## Task goal:
Continue the passage about the actors in the gala audience, picking up after its final sentence.
── Provided passage ──
Oh, they are actors! They're always acting, so sitting there in the fanciest costumes, playing stars at a gala event elevating and celebrating what their character believes is a very grand enterprise, they laughed on cue, presenting faces that seemed to understand what the joke was, but not to the point where they realize that the man on the stage — he's an actor too — is accusing them of participation in evil. Their character is a bit dumb and obtuse, or so earnest about making this gala night beautiful that she pretends not to know that
this man is telling them all — in the nicest possible way, under the circumstances — that this enterprise of theirs is thoroughly infected with racism — not lynch-you-from-a-tree racism, not cross-burning-racism, but we'll-always-hold-you-at-arm's-length racism, "sorority" racism,
we-like-you-but-you’re-not-a-Kappa racism.
They had to sit there. They'd gotten the role and they were lucky to have it. The evening was, perhaps, a success. Was it? The spectacle felt so awful to me, especially the faces of the actors laughing. What else could they do? Me, I was sitting at home, so I could just turn it off, which I did, after I found myself, one too many times, talking to the TV, saying things like "Look at them laughing as if these are just the usual jokes and the jokes aren't about them and telling them that they are disgusting" and "They're supposed to be demonstrating to us how wonderful they are, and Chris Rock is appropriating the event for something I don't need to watch. But what choice did
he have?" and "If they're disgusting, they're disgusting, and why am I watching disgusting people chuckling inanely? This isn't the gala event it's supposed to be."
───
── Data provided ──
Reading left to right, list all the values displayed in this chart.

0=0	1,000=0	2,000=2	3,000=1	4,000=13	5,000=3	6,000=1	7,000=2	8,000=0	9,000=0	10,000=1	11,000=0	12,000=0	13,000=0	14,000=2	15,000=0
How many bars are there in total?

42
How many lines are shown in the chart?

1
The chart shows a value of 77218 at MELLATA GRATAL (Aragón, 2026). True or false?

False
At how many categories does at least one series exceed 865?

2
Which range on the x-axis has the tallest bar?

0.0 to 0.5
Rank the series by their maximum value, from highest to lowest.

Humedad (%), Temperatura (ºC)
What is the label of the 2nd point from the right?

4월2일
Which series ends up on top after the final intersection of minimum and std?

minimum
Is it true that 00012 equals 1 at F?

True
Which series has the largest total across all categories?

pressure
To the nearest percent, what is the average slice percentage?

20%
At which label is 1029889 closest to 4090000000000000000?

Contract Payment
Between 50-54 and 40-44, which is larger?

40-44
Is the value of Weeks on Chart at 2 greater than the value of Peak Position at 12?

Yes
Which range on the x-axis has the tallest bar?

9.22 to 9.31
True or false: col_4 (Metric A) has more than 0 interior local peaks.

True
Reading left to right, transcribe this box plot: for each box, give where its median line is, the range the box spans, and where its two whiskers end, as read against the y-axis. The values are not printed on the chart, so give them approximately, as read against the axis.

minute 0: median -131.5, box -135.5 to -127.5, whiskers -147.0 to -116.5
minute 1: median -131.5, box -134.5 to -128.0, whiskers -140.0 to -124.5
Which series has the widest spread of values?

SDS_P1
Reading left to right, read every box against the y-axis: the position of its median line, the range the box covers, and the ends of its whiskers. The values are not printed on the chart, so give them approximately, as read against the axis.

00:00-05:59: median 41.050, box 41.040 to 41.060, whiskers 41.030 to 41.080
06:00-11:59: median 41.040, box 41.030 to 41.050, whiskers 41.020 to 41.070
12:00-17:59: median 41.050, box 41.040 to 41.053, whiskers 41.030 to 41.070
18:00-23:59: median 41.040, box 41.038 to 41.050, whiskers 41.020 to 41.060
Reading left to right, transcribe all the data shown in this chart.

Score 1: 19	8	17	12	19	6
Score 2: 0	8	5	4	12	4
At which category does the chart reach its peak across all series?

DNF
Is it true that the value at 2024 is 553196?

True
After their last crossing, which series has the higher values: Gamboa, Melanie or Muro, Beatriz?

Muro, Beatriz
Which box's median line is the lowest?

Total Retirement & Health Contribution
───
## Exercise result:
And now here's Rock saying
"Jada boycotting the Oscars is like me boycotting Rihanna's panties. I wasn't invited." He's calling out Hollywood for racism. How can that work if he doesn't take the higher ground? Here he is gratuitously bringing in the name of a woman, referring not to her as a person, but to her undergarments, for a laugh not about racism, but all of a sudden about sexual intercourse, as if tonight's not the night to concern ourselves with sexism. Rihanna is the human being who's name was chosen to fit that analogy. Why? The joke is written so we'll get it. Rihanna was chosen because we're expected to recognize her as the person Chris Rock would want to have sex with. It's as clear an example of making a woman a sex object as you're going to find. Not only do we get it — because we understand the woman to be sex — but she's not even a woman, she's her panties.
And this is a role given to Rihanna because she was black. As with so many other parts in Hollywood, the role goes to the black person because it's a role that's written for a black person. Rock chose not to complicate the joke with a racial crosscurrent a black man wanting sex with a white woman. A black woman was needed for this cameo appearance — used to insult another black woman (Jada Pinkett) — and that was it for her.